Tú lo decidiste así, y ¿quién era yo para quitarte méritos? Nadie, absolutamente nadie.
Las andróginas cabezas que decoraban ese lugar me producían repelús. Eran unas cuatro o cinco. O quizá más.. Todas lucían un peinado sumamente cuidado, marcado al detalle.
El hecho de que estuvieran ahí, observando nuestros cuerpos despojados de cualquier prenda, no me inspiraba una sensación demasiado reconfortante. Es más, tardé un buen rato en concentrarme en ti verdaderamente. Después, llamaron a la puerta y nos dejaron las fresas con nata en el felpudo, que venían acompañadas de un breve mensaje: "Suficiente con una, el resto tendrán consecuencias".

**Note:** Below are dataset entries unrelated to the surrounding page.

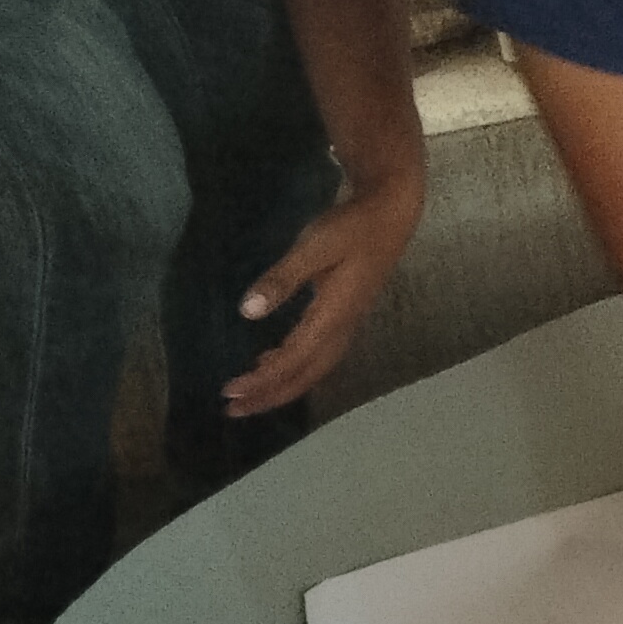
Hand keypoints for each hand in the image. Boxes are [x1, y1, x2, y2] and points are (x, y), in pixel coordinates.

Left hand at [225, 175, 423, 417]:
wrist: (391, 214)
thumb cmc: (353, 226)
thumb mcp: (315, 245)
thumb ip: (282, 278)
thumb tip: (248, 312)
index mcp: (334, 315)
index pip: (294, 360)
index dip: (262, 380)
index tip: (230, 391)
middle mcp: (342, 327)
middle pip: (306, 376)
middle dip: (270, 395)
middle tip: (234, 409)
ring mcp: (346, 323)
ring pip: (314, 369)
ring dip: (281, 385)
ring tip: (250, 395)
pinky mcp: (344, 316)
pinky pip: (318, 355)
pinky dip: (293, 367)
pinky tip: (271, 362)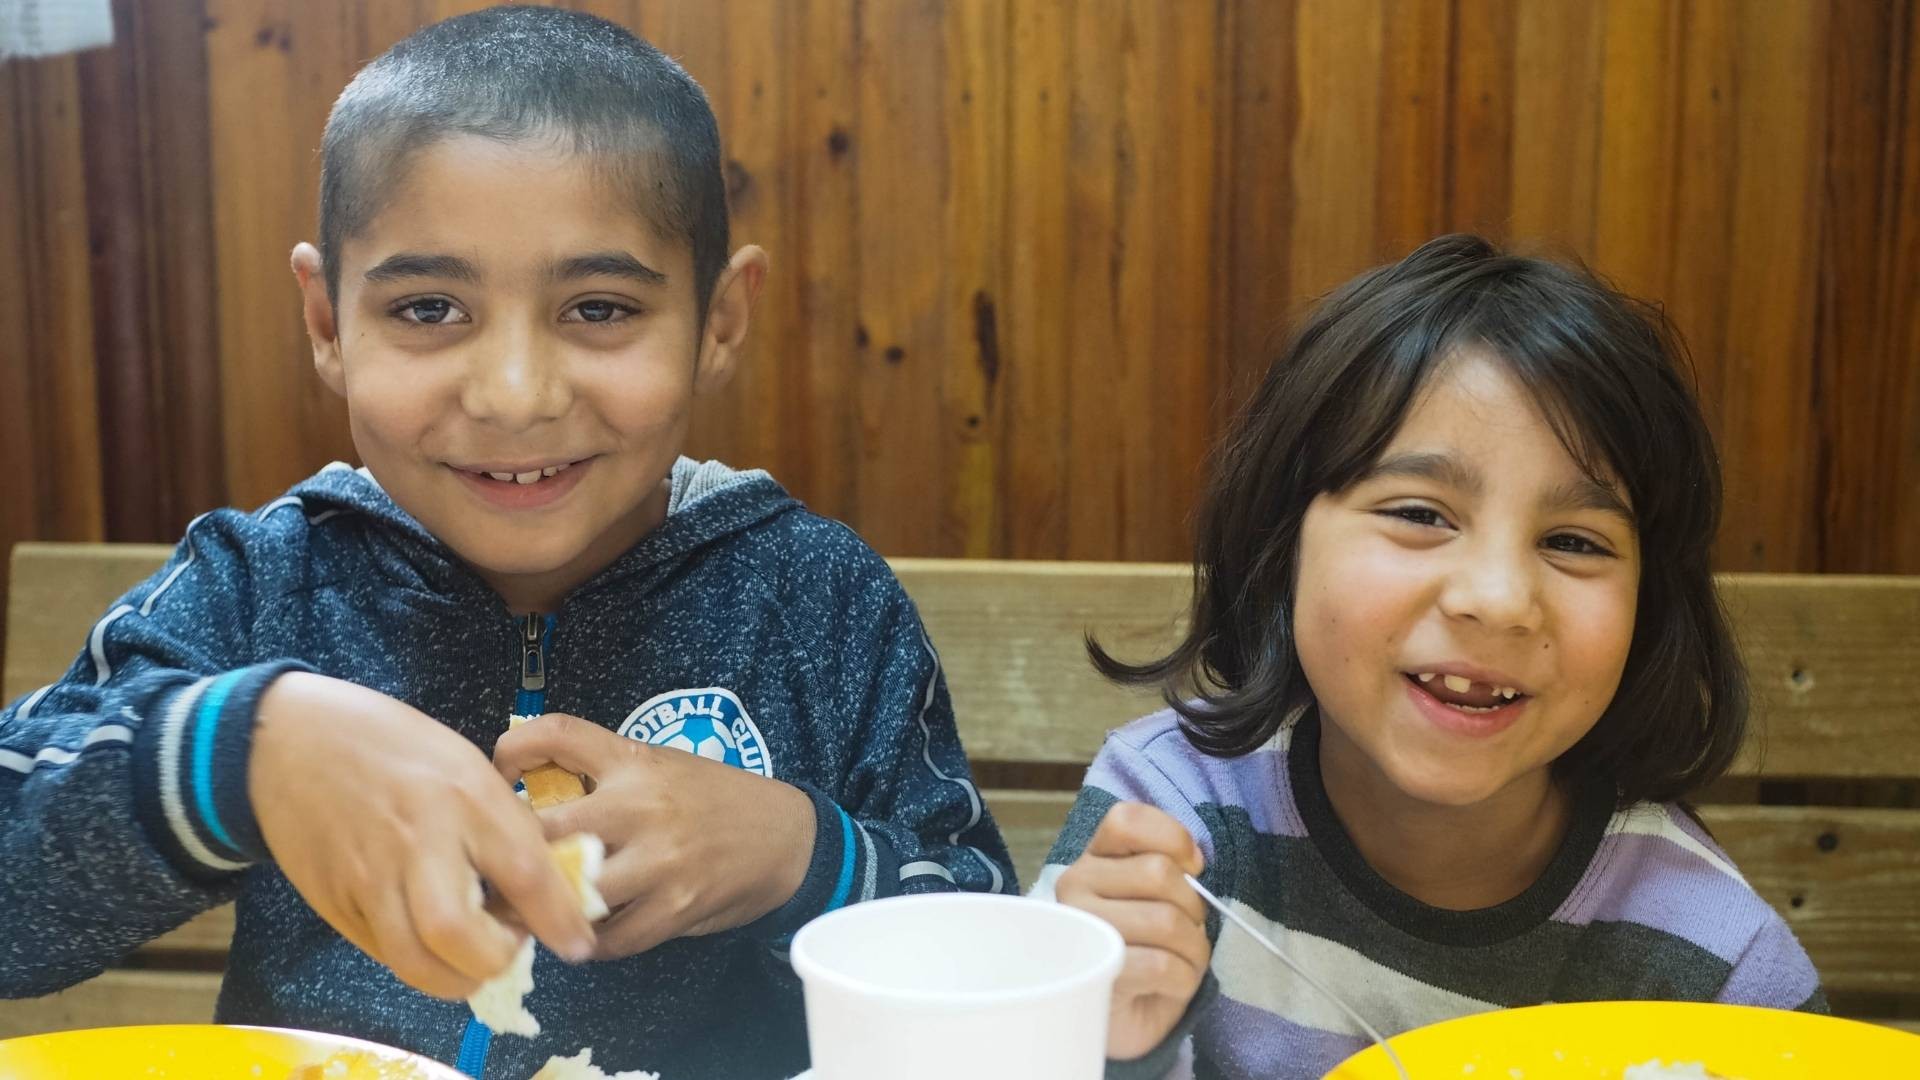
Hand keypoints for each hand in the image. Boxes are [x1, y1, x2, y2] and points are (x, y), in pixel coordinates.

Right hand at [248, 673, 594, 998]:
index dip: (558, 918)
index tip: (579, 945)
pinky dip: (419, 963)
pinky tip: (434, 942)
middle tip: (512, 945)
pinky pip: (385, 955)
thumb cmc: (392, 744)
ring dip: (458, 978)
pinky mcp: (336, 905)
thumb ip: (502, 821)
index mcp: (462, 797)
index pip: (524, 872)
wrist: (288, 741)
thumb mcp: (465, 764)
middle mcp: (417, 842)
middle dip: (497, 959)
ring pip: (416, 963)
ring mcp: (369, 879)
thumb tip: (541, 880)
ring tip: (476, 956)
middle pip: (459, 934)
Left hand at [493, 713, 815, 958]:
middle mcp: (640, 805)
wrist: (785, 837)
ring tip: (536, 912)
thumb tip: (523, 794)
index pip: (556, 734)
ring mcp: (658, 860)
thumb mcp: (657, 765)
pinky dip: (591, 940)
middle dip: (511, 857)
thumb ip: (601, 774)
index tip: (498, 781)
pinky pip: (611, 937)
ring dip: (548, 908)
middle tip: (493, 873)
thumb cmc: (711, 799)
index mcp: (633, 760)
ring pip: (573, 892)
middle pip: (544, 830)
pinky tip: (589, 931)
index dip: (510, 753)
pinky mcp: (675, 907)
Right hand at [1054, 801, 1209, 1060]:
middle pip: (1158, 872)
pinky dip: (1184, 979)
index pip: (1127, 820)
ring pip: (1165, 920)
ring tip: (1183, 963)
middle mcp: (1076, 885)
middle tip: (1188, 932)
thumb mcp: (1156, 900)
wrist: (1120, 1019)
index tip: (1193, 867)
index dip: (1172, 837)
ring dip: (1193, 948)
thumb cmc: (1144, 951)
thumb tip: (1193, 863)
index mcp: (1094, 859)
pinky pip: (1161, 964)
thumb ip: (1167, 869)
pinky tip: (1170, 985)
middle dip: (1193, 908)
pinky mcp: (1094, 972)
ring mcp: (1081, 929)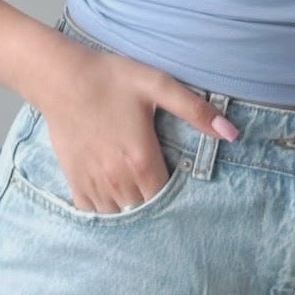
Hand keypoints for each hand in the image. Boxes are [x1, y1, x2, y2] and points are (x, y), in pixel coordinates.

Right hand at [30, 41, 237, 214]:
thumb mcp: (158, 85)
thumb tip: (231, 133)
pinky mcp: (75, 181)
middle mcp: (117, 179)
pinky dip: (107, 212)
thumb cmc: (112, 79)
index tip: (184, 189)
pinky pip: (93, 214)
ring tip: (141, 194)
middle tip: (164, 191)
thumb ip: (195, 110)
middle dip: (157, 206)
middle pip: (145, 211)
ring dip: (132, 209)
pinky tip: (115, 197)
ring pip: (120, 215)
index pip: (168, 198)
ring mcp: (94, 183)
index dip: (179, 197)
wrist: (62, 78)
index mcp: (142, 160)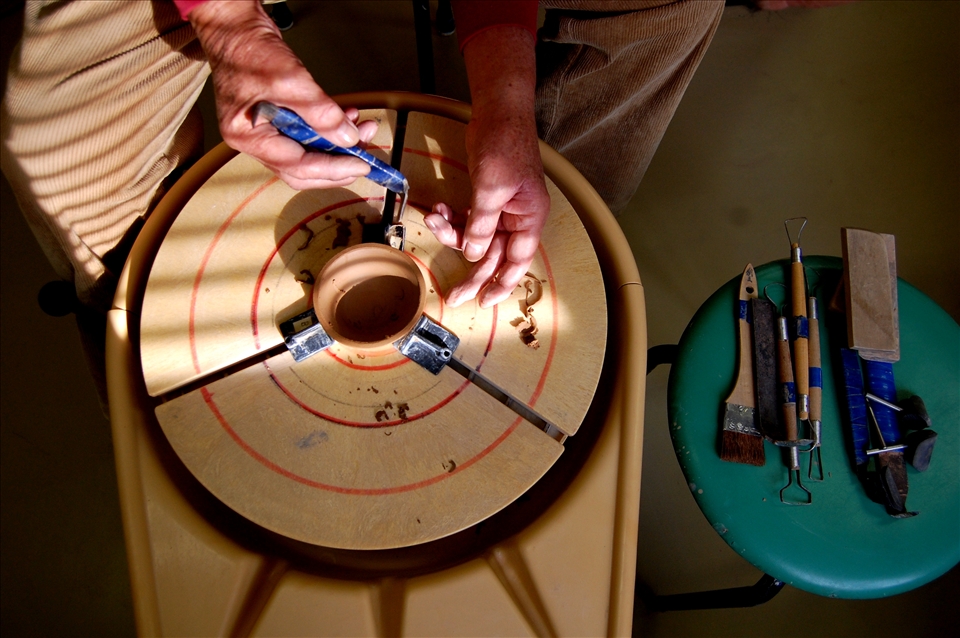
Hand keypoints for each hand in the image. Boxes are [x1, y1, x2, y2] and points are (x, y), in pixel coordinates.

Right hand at [189, 0, 377, 189]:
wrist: (235, 27)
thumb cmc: (248, 49)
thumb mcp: (290, 80)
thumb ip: (320, 113)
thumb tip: (347, 137)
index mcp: (248, 137)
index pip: (298, 167)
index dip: (333, 168)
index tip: (361, 163)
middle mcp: (254, 141)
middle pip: (302, 170)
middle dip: (337, 164)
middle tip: (364, 157)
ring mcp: (264, 132)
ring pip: (307, 154)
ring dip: (336, 146)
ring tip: (361, 131)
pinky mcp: (276, 122)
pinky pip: (305, 137)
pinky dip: (327, 131)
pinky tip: (345, 120)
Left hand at [423, 26, 548, 307]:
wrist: (498, 111)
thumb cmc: (504, 146)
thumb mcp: (491, 189)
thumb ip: (482, 225)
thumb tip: (475, 255)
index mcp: (529, 217)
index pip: (517, 260)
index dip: (502, 284)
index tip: (486, 302)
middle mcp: (518, 217)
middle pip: (495, 255)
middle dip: (473, 273)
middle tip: (454, 295)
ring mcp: (502, 208)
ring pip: (477, 237)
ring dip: (454, 234)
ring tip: (436, 220)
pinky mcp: (486, 198)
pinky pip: (470, 220)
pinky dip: (453, 218)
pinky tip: (439, 209)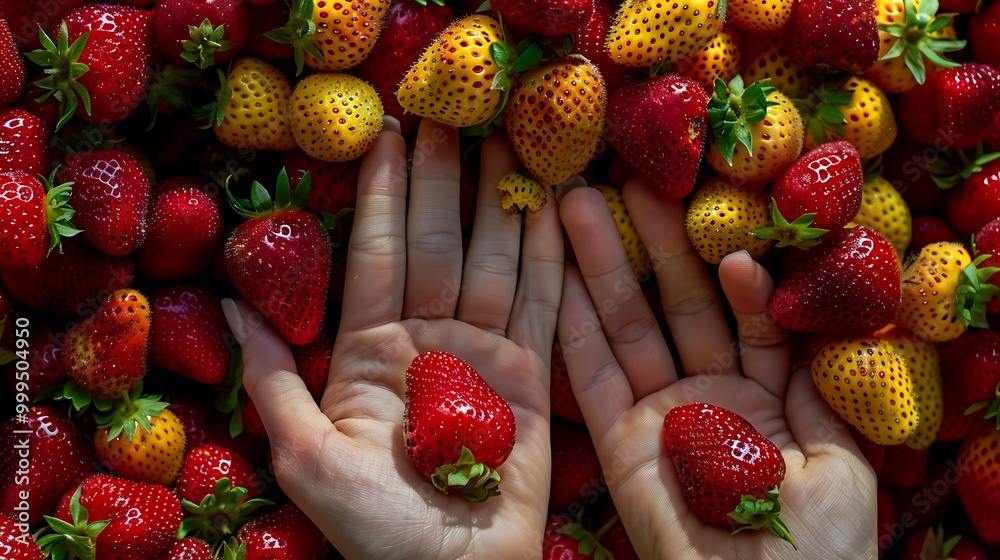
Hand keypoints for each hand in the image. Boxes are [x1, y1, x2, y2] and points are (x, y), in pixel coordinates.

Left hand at [223, 118, 563, 558]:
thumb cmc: (374, 532)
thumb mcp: (305, 456)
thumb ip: (275, 377)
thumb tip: (233, 303)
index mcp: (370, 351)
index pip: (376, 253)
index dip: (382, 193)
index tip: (386, 135)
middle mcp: (429, 338)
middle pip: (436, 241)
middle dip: (442, 178)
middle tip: (448, 111)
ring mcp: (486, 353)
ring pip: (494, 260)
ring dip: (500, 200)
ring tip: (507, 139)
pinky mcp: (534, 377)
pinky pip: (545, 306)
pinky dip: (552, 257)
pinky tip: (554, 207)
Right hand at [557, 177, 876, 558]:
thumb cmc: (820, 545)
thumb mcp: (836, 450)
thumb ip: (805, 370)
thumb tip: (774, 283)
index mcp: (765, 397)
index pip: (745, 313)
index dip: (727, 260)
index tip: (713, 202)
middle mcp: (707, 396)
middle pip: (678, 306)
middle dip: (655, 243)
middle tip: (630, 177)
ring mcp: (658, 416)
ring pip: (629, 328)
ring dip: (603, 267)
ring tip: (579, 203)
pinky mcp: (618, 443)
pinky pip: (593, 379)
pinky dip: (576, 329)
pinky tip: (558, 276)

Parecía una orden, y las ordenes no me gustaban nada. No nos gustaban nada mejor dicho. Así que obviamos la estúpida indicación y pasamos a la acción.
Inmediatamente después todo se fue, tu ya no estabas y yo tampoco, habíamos sido desterrados del paraíso. Yacíamos en la desolación, un tanto sobrecogedora, pero bien merecida.
Las fresas y nuestro coraje nos habían traicionado.